PostgreSQL pgpool-II replication mode doesn’t work

pgpoolpostgresqlreplication

I'm experimenting with PostgreSQL and pgpool-II and trying to setup native replication mode on pgpool. The pgpool documentation says In the native replication mode, Pgpool-II is responsible for synchronizing databases.. So I didn't change any configuration on PostgreSQL, just set up two nodes via Puppet, made proper firewall configuration, so I can directly connect to nodes from other hosts on the network. pgpool-II logs seem Ok, don't show any obvious errors and pgpool starts normally, it can even connect to one of the nodes Actually it always connects to backend_hostname0. I even don't see any messages about replication itself. And when I stop the backend_hostname0 it seems like it doesn't see my second node and says: DETAIL: all backend nodes are down, pgpool requires at least one valid node.

My pgpool configuration is like the following (I just copied that standard example config and added my posgresql backends):

replication_mode = on

backend_hostname0 = 'pg2.example.com'
backend_port0 = 5432
backend_weight0 = 1
backend_data_directory0 = '/var/postgres/data'
backend_flag0 = 'ALLOW_TO_FAILOVER'

backend_hostname1 = 'localhost'
backend_port1 = 5432
backend_weight1 = 1
backend_data_directory1 = '/var/postgres/data'
backend_flag1 = 'ALLOW_TO_FAILOVER'

Maybe I missed something, can't get this thing to work.
Thank you in advance.

Best Answer

Postgres instances are normally replicated using Streaming replication which uses the WAL(Write Ahead Logs), which are transferred to secondary database to be replicated. So all incoming queries from application will go to the primary database and gets executed. These executions generate WALs which are then transferred to the secondary database and applied so that the secondary comes in sync with primary database.

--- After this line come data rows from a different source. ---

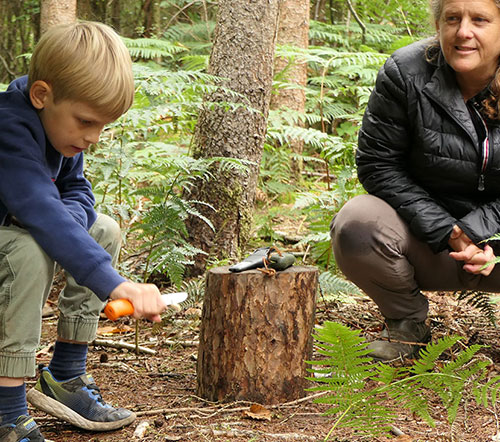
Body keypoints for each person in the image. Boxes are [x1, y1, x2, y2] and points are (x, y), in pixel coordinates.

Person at [0, 21, 167, 442]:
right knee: (28, 254)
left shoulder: (61, 131)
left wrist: (73, 223)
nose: (93, 138)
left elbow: (75, 192)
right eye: (87, 122)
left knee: (104, 229)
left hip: (17, 230)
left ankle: (66, 375)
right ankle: (7, 411)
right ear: (42, 95)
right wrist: (114, 284)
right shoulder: (8, 127)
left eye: (103, 127)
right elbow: (38, 206)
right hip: (9, 243)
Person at [330, 0, 500, 361]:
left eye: (480, 20)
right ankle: (407, 324)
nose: (463, 32)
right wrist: (451, 232)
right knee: (357, 223)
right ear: (438, 24)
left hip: (495, 249)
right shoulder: (406, 72)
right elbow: (378, 164)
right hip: (430, 243)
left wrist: (477, 228)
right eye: (452, 19)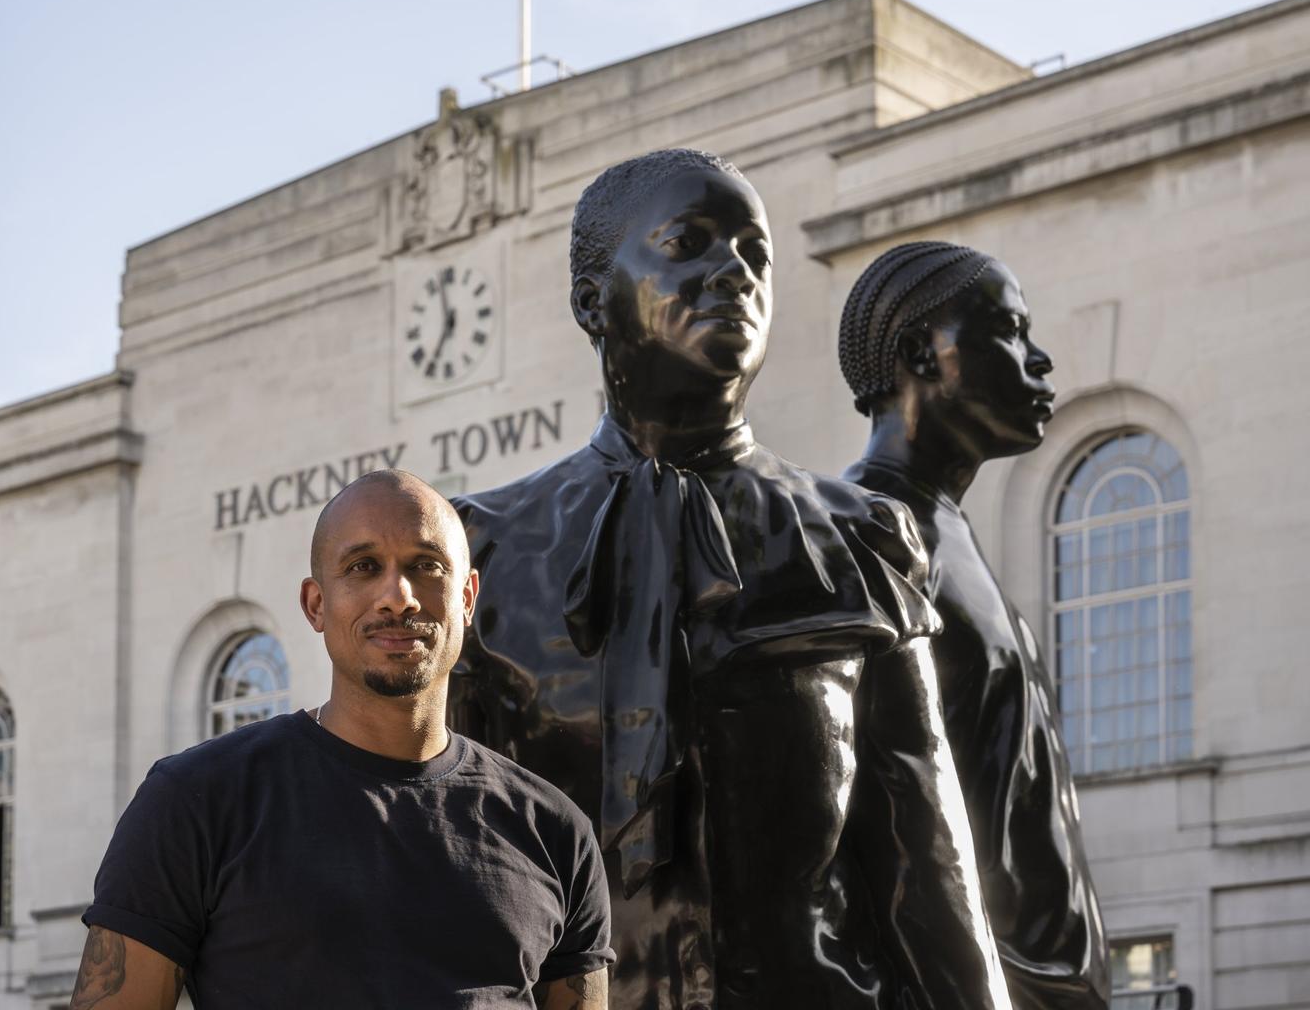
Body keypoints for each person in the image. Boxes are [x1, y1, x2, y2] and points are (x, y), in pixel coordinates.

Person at [451, 149, 1010, 1009]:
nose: (732, 273)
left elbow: (927, 868)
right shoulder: (481, 549)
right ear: (591, 300)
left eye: (755, 254)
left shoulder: (858, 538)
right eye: (689, 244)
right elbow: (446, 869)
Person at [73, 470, 614, 1009]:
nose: (398, 597)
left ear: (467, 598)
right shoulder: (196, 800)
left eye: (426, 566)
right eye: (363, 567)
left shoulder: (556, 832)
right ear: (315, 604)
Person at [840, 241, 1110, 1009]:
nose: (1041, 359)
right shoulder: (860, 537)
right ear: (922, 353)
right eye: (1010, 331)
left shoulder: (949, 533)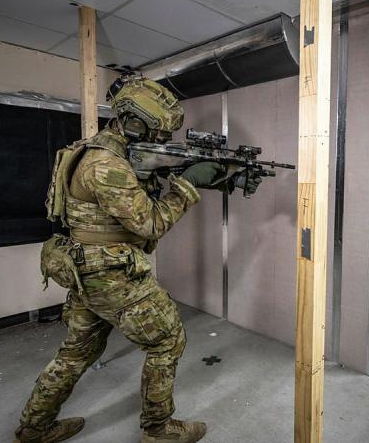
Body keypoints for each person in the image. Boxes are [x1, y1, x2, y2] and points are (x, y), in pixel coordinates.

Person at [14, 76, 254, 443]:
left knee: (77, 353)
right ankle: (158, 431)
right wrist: (189, 185)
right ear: (133, 121)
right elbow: (150, 223)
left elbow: (142, 184)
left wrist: (218, 177)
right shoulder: (106, 165)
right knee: (167, 340)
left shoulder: (98, 151)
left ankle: (34, 428)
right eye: (156, 132)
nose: (161, 141)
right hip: (111, 275)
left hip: (85, 270)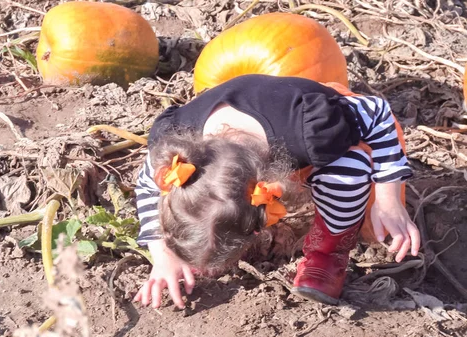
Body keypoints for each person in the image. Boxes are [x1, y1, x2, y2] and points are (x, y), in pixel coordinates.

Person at [131, 74, 420, 309]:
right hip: (264, 137)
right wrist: (162, 253)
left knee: (350, 167)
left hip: (313, 125)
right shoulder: (175, 145)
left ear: (261, 217)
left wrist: (387, 198)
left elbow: (380, 116)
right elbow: (145, 185)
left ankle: (328, 253)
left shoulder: (313, 127)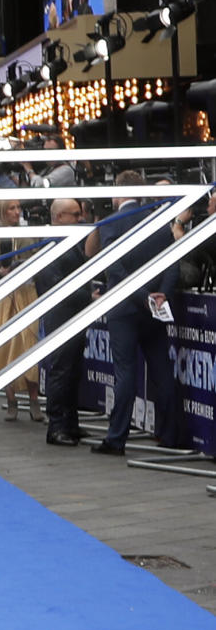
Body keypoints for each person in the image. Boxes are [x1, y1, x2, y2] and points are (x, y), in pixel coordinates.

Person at [91, 171, 190, 454]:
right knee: (162, 371)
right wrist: (161, 297)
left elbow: (116, 268)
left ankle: (116, 438)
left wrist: (144, 297)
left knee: (125, 373)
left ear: (118, 192)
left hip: (125, 309)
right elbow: (172, 264)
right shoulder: (157, 220)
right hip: (154, 312)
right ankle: (171, 435)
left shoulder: (113, 222)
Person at [34, 199, 92, 446]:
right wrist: (89, 295)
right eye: (75, 214)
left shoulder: (69, 242)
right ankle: (56, 426)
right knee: (61, 372)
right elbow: (55, 287)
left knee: (73, 372)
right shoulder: (50, 244)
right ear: (59, 217)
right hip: (60, 316)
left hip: (74, 315)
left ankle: (70, 423)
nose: (80, 218)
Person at [0, 199, 42, 421]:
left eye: (18, 208)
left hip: (26, 293)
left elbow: (40, 261)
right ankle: (11, 400)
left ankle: (34, 400)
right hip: (0, 297)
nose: (16, 212)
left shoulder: (30, 234)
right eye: (11, 208)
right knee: (3, 349)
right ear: (1, 212)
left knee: (29, 344)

As per pgpool documentation, the replication it uses is a statement based replication where the application connects to pgpool server instead of database(primary/secondary), and the incoming queries are then forwarded to database instances to be replicated.

There are a lot of disadvantages of using pgpool replication setup. Functions like random(), CURRENT_TIMESTAMP, and sequences can have different values on different databases, also if the pgpool crashes, no query will execute, since the application is connected to pgpool, not the database.